Given differential equation is $\mathrm{y}\text{'}\text{'}-8\mathrm{y}\text{'}+7\mathrm{y}=0$

Let   $\mathrm{y}={\mathrm{e}}^{\mathrm{rt}}$

Therefore,

$$\begin{gathered} \mathrm{y}\text{'}\left(\mathrm{t}\right)=\mathrm{r}{\mathrm{e}}^{\mathrm{rt}} \\ \mathrm{y}\text{'}\text{'}\left(\mathrm{t}\right)={\mathrm{r}}^2{\mathrm{e}}^{\mathrm{rt}} \end{gathered}$$

Then the auxiliary equation is  ${\mathrm{r}}^2-8\mathrm{r}+7=0.$

Now find the roots of the auxiliary equation.

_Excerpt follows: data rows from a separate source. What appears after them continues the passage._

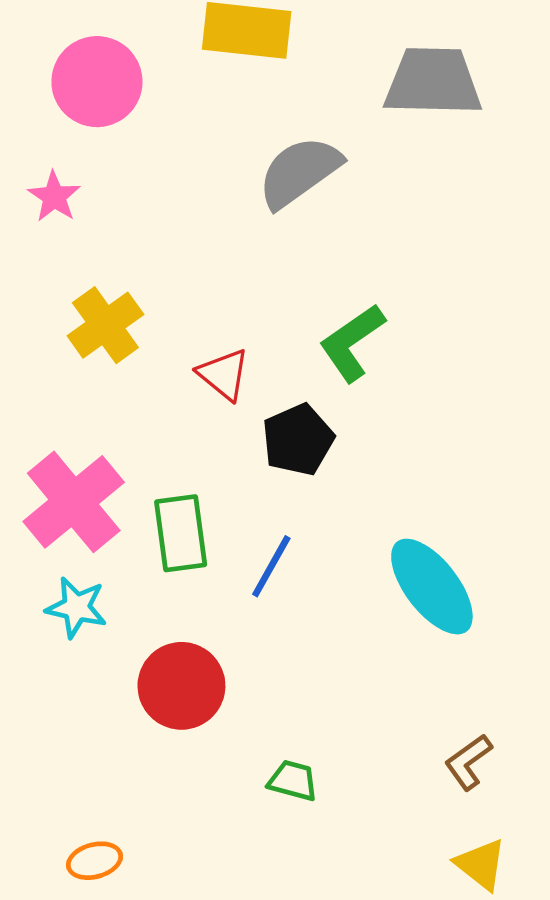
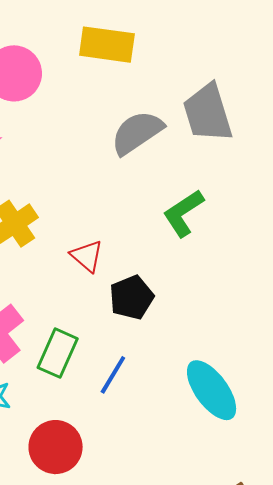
gray trapezoid: (433, 82) -> (208, 113), moved, turned -110
green L-shape: (352, 343) -> (183, 213), moved
green rectangle: (181, 533) -> (58, 353), turned 30

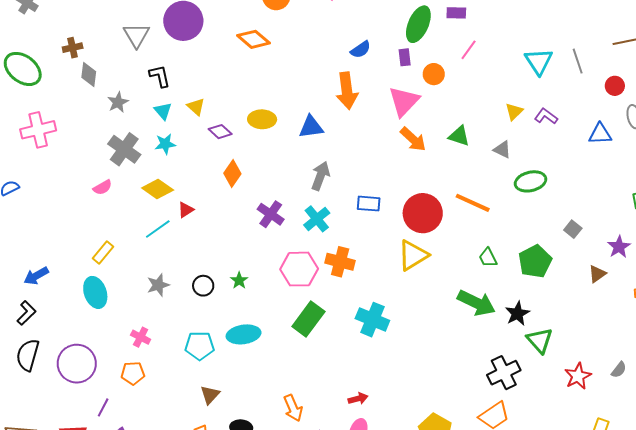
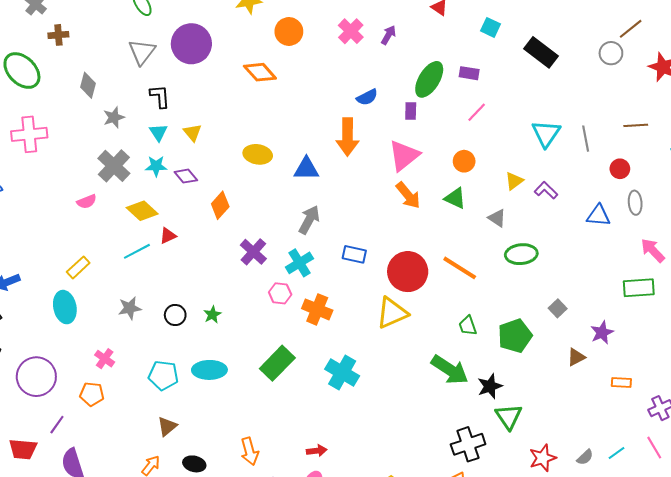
brown cross: (73, 48) -> (58, 35), moved
orange circle: (434, 74) -> (464, 161), moved
purple diamond: (220, 132) -> (186, 176), moved
pink hexagon: (299, 269) -> (280, 293), moved, size x0.6

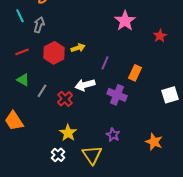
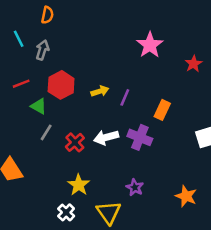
yellow arrow: (78, 48) -> (100, 91), moved
green triangle: (23, 80) -> (39, 106), moved
white arrow: (85, 85) -> (106, 137), moved

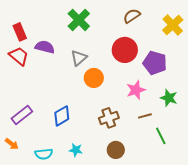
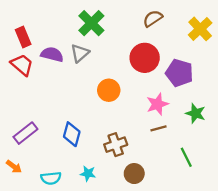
gray triangle: (79, 58) -> (80, 53), moved
blue diamond: (62, 116) -> (72, 134), turned -45
brown line: (145, 116) -> (158, 128), moved
brown cross: (109, 118) -> (116, 145), moved

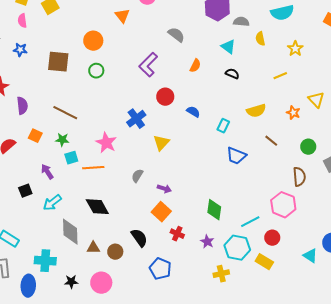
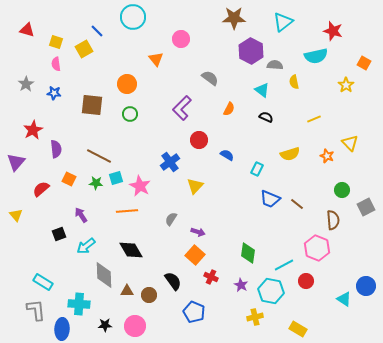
yellow star: (295, 49) -> (346, 85), moved
brown line: (271, 141) -> (297, 204), moved
cyan square: (71, 158) -> (116, 178), moved
yellow rectangle: (264, 262) -> (298, 329), moved

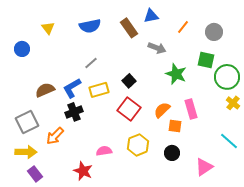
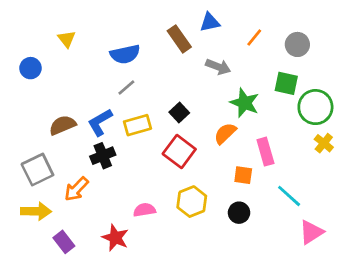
blue semicircle: (90, 26) -> (125, 54), moved
orange semicircle: (162, 110) -> (225, 133), moved
cyan line: (229, 141) -> (289, 196), moved
pink triangle: (204, 167) -> (311, 232), moved
purple rectangle: (35, 174) -> (64, 242), moved

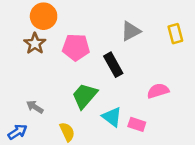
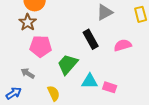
pink pentagon: (76, 47) -> (41, 46), moved
pink semicircle: (158, 91) -> (123, 45), moved
cyan triangle: (112, 117) -> (90, 81), turned -36

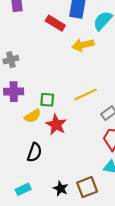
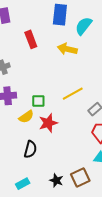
red rectangle: (55, 23) -> (31, 39), moved, turned 42
yellow arrow: (83, 45) -> (67, 49), turned 30
red star: (56, 125) -> (48, 123), turned 30

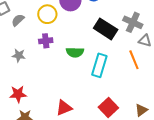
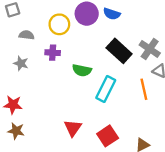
gray semicircle: (18, 20) -> (27, 35), moved, turned 40
red triangle: (64, 108) -> (73, 128), moved, turned -42

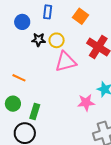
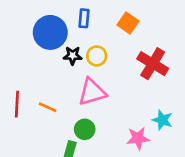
blue circle: (22, 22) -> (50, 32), size x1.6
pink triangle: (66, 62) -> (92, 92), moved
green circle: (13, 104) -> (85, 129), moved

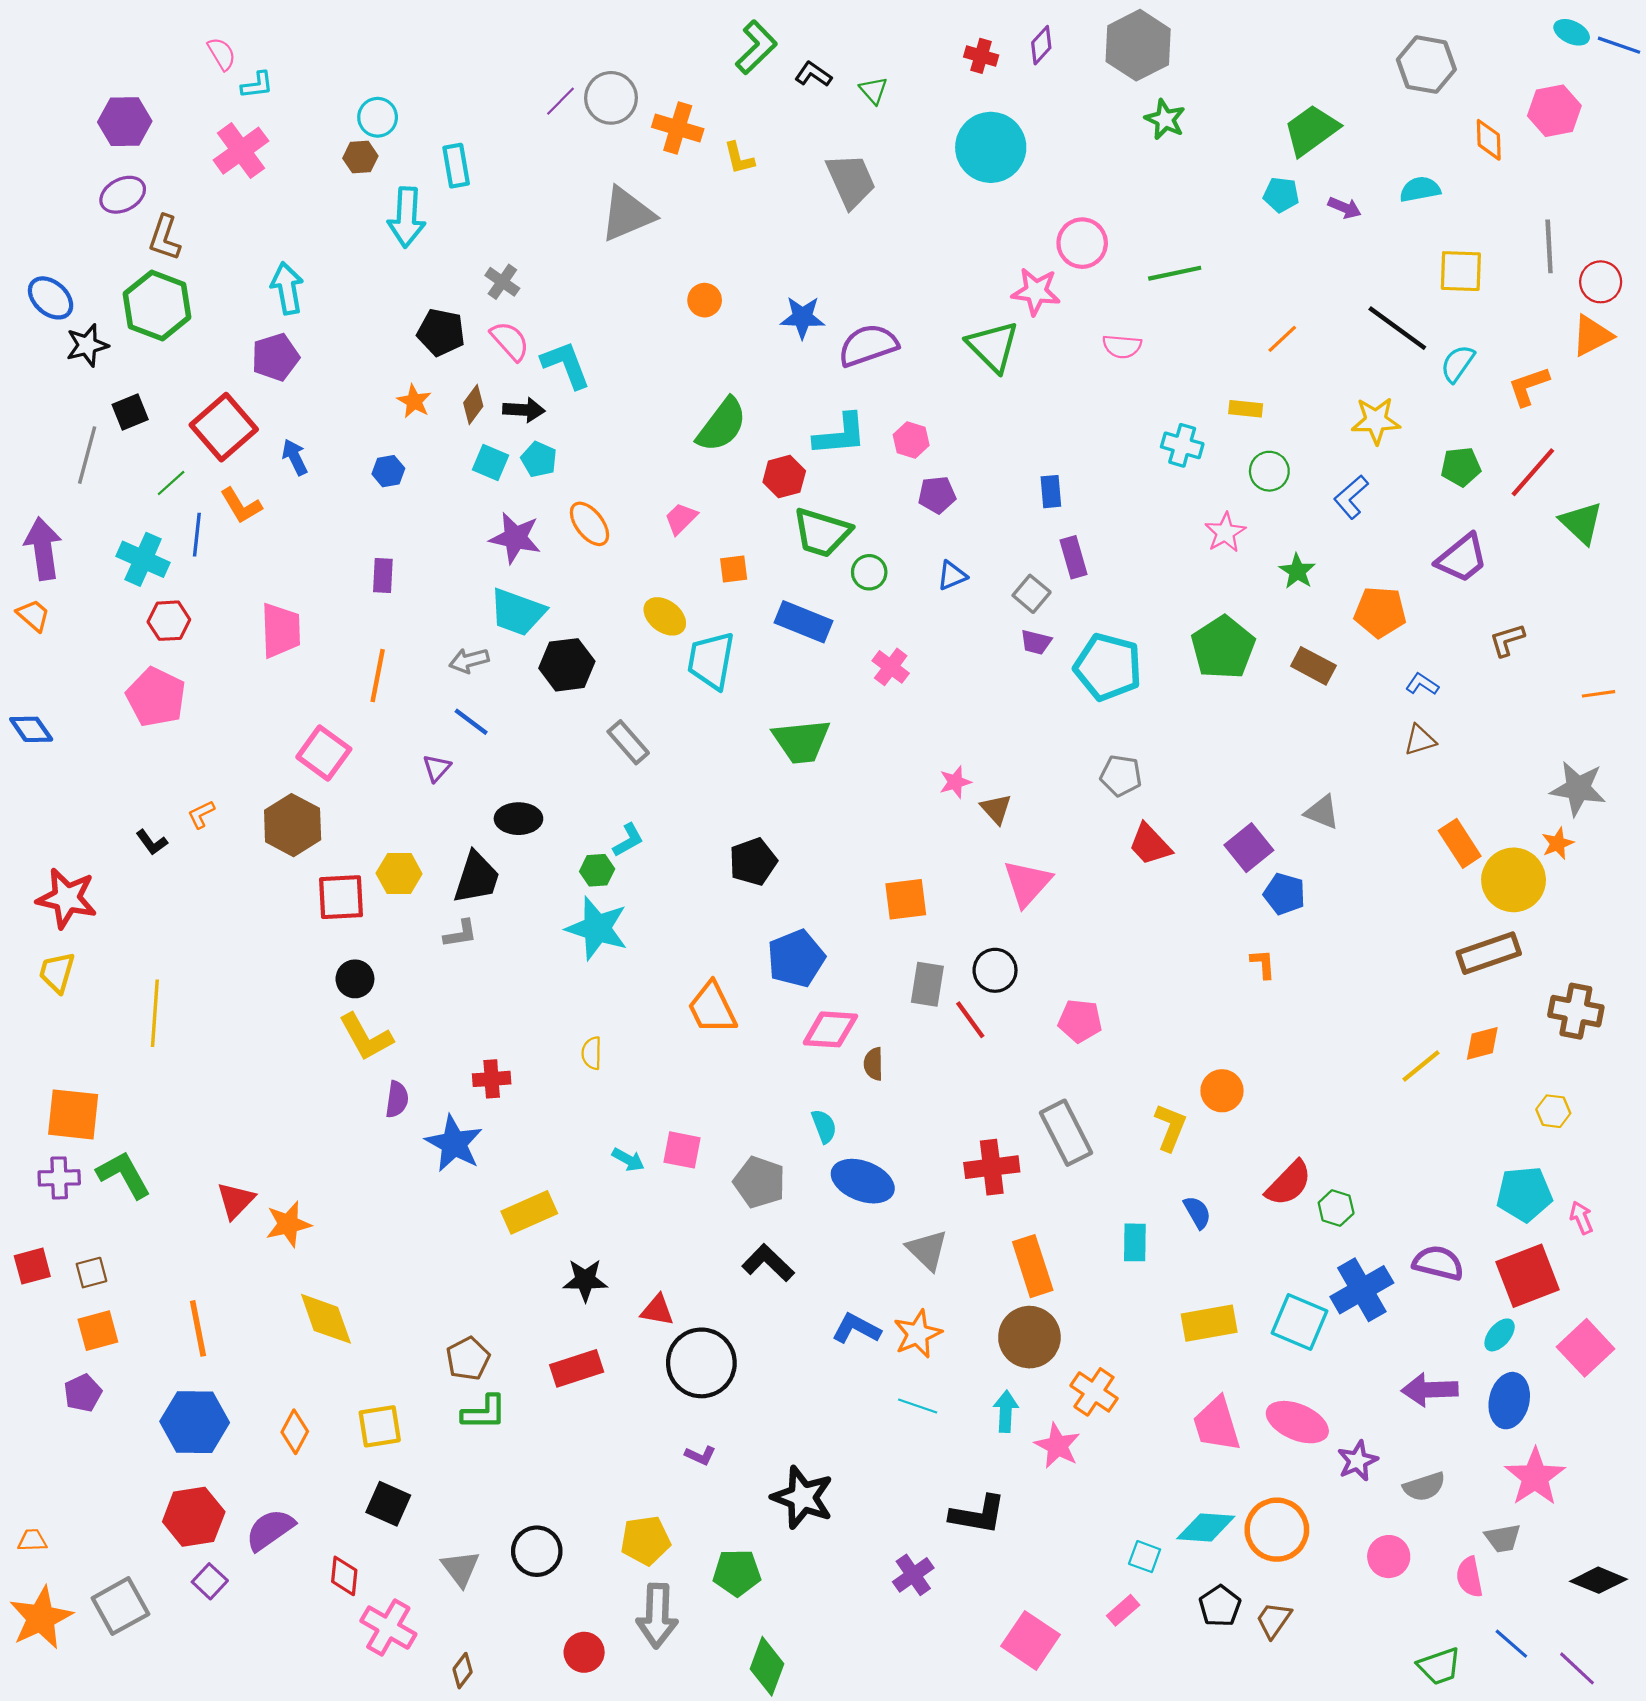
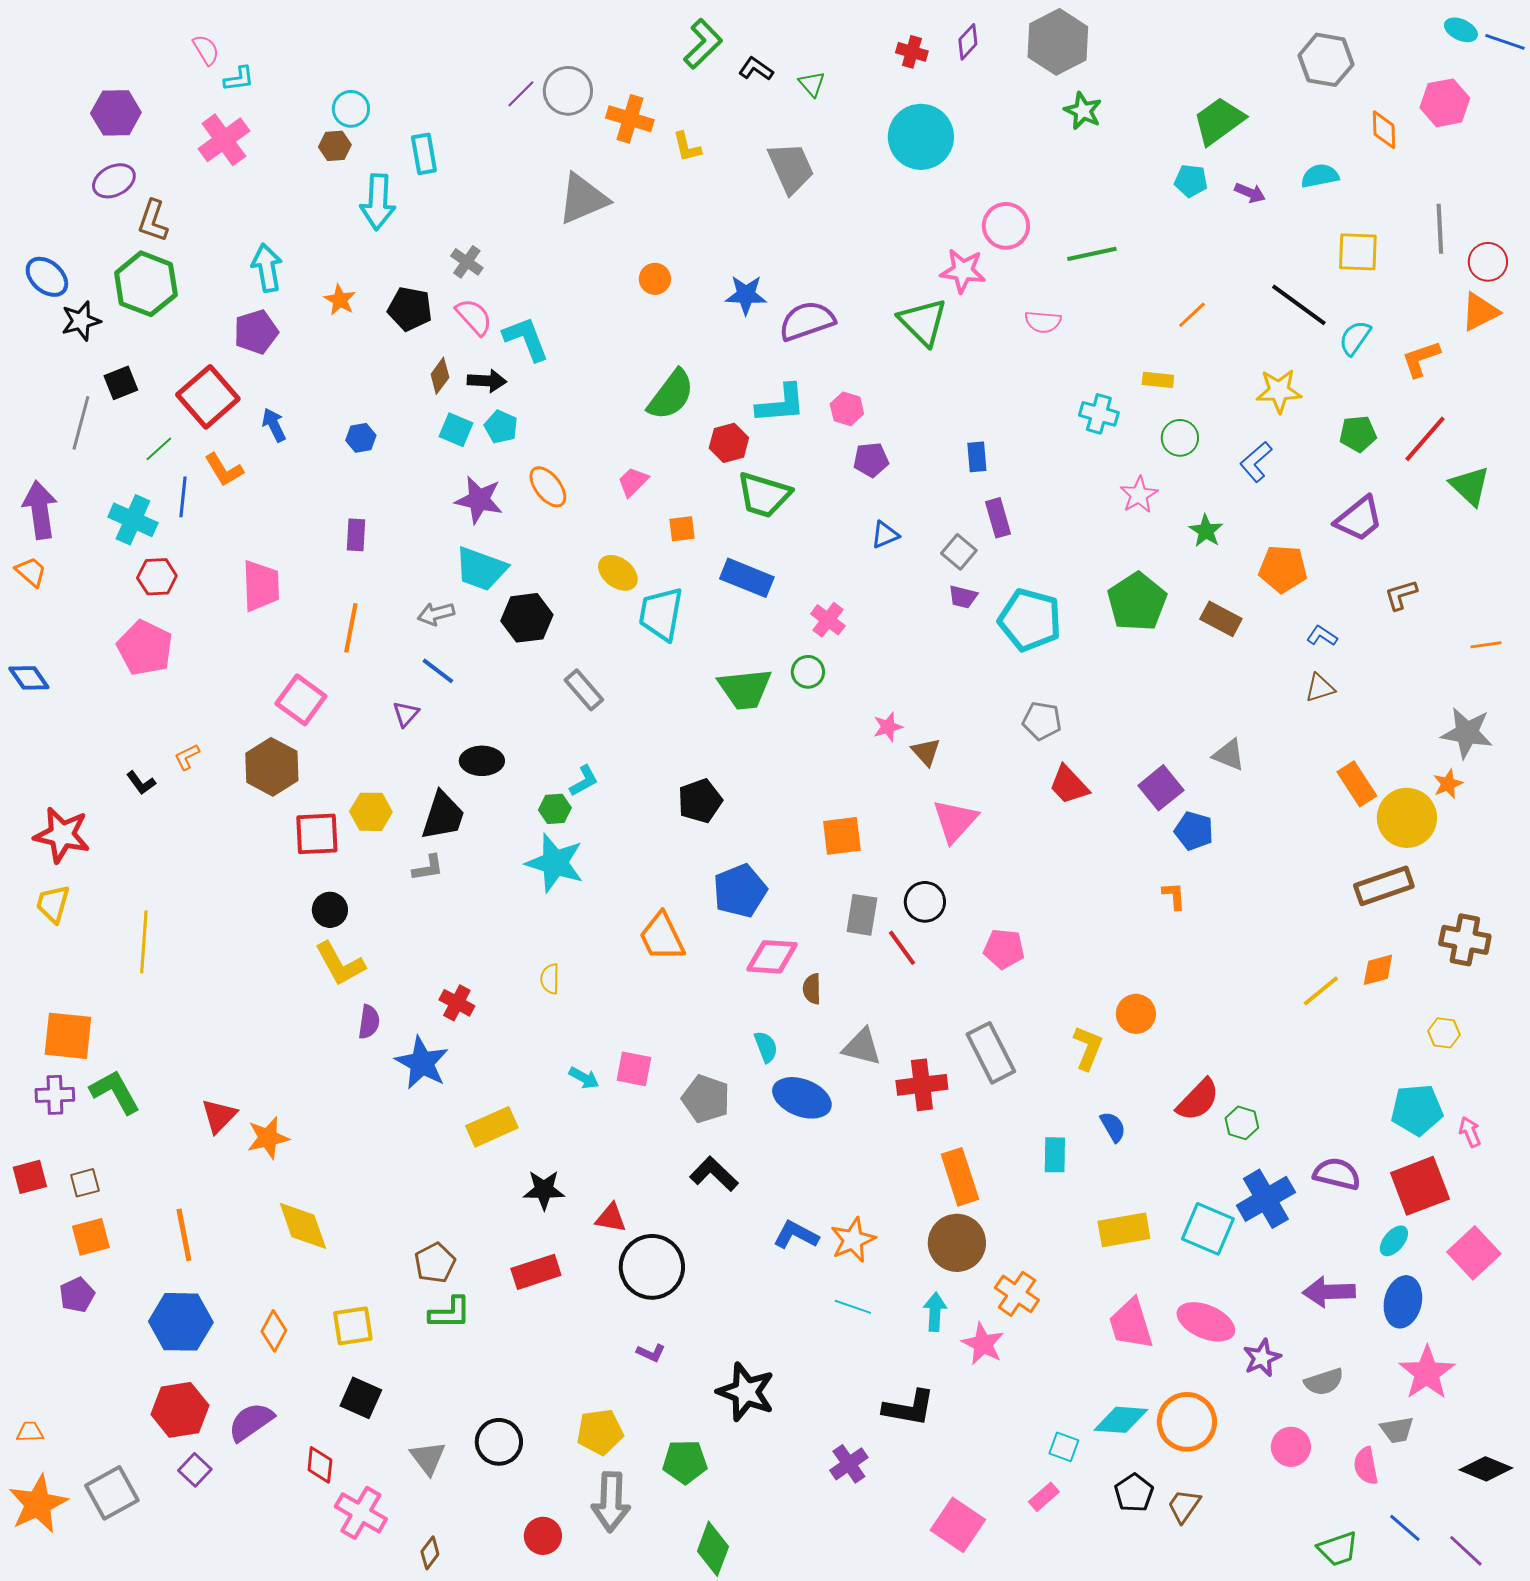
orange star: (414, 401) -> (340, 300), moved
green circle: (869, 572) -> (808, 672), moved
red cross: (492, 1079) -> (457, 1003), turned 32
gray triangle: (927, 1250) -> (862, 1047), moved, turned -30

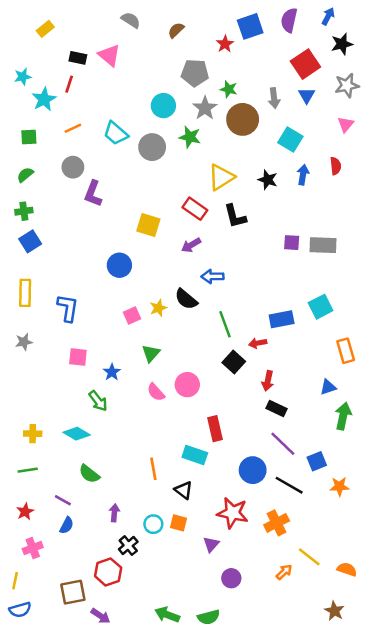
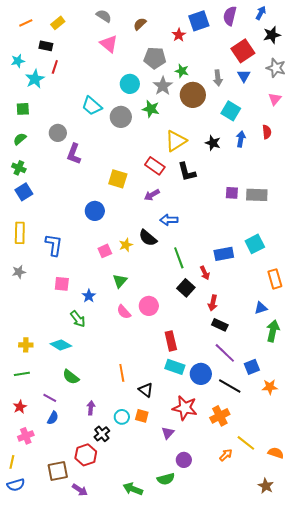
yellow rectangle: (45, 29) -> (58, 23), moved
pink triangle: (109, 55) -> (109, 44), moved
black rectangle: (78, 58) -> (46, 46), moved
gray star: (347, 85) -> (276, 68), turned 30
orange line: (73, 128) -> (26, 23), moved
green cross: (24, 211) -> (19, 168), turned 32
red arrow: (258, 343) -> (205, 273), turned -104
cyan rectangle: (195, 455) -> (175, 367), moved
green semicircle: (209, 617) -> (166, 479), moved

$$\begin{gathered} \mathbf{ }\mathbf{ }\mathbf{ }\mathbf{ }\mathbf{ }\mathbf{ }\mathbf{ }\mathbf{ }\mathbf{ }\mathbf{ }\mathbf{ }{\mathbf{r}}^2\mathbf{-}\mathbf{8}\mathbf{r}\mathbf{+}\mathbf{7}\mathbf{=}\mathbf{0} \\ {\mathbf{r}}^2\mathbf{-}\mathbf{r}\mathbf{-}\mathbf{7}\mathbf{r}\mathbf{+}\mathbf{7}\mathbf{=}\mathbf{0} \\ \mathbf{r}\mathbf{(}\mathbf{r}\mathbf{-}\mathbf{1}\mathbf{)}\mathbf{-}\mathbf{7}\mathbf{(}\mathbf{r}\mathbf{-}\mathbf{7}\mathbf{)}\mathbf{=}\mathbf{0} \\ \mathbf{(}\mathbf{r}\mathbf{-}\mathbf{1}\mathbf{)}\mathbf{(}\mathbf{r}\mathbf{-}\mathbf{7}\mathbf{)}\mathbf{=}\mathbf{0} \end{gathered}$$

                              $\mathbf{r}\mathbf{=}\mathbf{1}\mathbf{,}\mathbf{r}\mathbf{=}\mathbf{7}$

Therefore, the general solution is $\mathrm{y}\left(\mathrm{t}\right)={\mathrm{c}}_1{\mathrm{e}}^{\mathrm{t}}+{\mathrm{c}}_2{\mathrm{e}}^{7\mathrm{t}}$